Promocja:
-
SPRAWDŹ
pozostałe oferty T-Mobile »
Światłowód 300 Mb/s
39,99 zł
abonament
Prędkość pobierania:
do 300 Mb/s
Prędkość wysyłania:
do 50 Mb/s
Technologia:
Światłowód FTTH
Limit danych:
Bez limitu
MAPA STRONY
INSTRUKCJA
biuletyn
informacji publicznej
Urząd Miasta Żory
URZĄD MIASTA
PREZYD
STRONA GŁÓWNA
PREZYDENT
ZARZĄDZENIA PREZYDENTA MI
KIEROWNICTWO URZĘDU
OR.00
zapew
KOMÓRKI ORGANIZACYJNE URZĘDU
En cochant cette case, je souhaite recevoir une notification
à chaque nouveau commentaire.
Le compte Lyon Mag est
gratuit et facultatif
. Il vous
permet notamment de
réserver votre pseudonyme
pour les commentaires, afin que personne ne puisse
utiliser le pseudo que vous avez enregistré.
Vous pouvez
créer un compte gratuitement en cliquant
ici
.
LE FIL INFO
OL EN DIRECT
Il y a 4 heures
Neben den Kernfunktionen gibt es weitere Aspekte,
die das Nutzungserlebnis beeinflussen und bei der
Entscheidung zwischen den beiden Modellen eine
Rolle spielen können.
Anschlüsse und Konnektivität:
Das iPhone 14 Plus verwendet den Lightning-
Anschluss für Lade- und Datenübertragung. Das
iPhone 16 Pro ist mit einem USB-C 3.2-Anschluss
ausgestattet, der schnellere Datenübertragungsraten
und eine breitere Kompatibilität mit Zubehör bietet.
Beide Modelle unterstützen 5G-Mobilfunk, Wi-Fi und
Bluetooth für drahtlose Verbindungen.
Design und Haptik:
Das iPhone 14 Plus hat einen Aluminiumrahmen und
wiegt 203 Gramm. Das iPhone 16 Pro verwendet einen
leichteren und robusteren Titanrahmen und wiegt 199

________

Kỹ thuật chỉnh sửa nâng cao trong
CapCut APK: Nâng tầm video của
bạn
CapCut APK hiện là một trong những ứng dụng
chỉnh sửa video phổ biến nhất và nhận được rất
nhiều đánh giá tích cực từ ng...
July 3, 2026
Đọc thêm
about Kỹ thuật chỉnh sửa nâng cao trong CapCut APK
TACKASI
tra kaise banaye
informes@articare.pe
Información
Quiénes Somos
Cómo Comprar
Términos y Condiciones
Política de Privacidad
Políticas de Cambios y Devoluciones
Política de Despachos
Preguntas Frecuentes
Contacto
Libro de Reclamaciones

________

• Try it
Look over the entries for "URZĘDU", then copy every line that includes that string.

• Answer space
KIEROWNICTWO URZĘDU
KOMÓRKI ORGANIZACYJNE URZĘDU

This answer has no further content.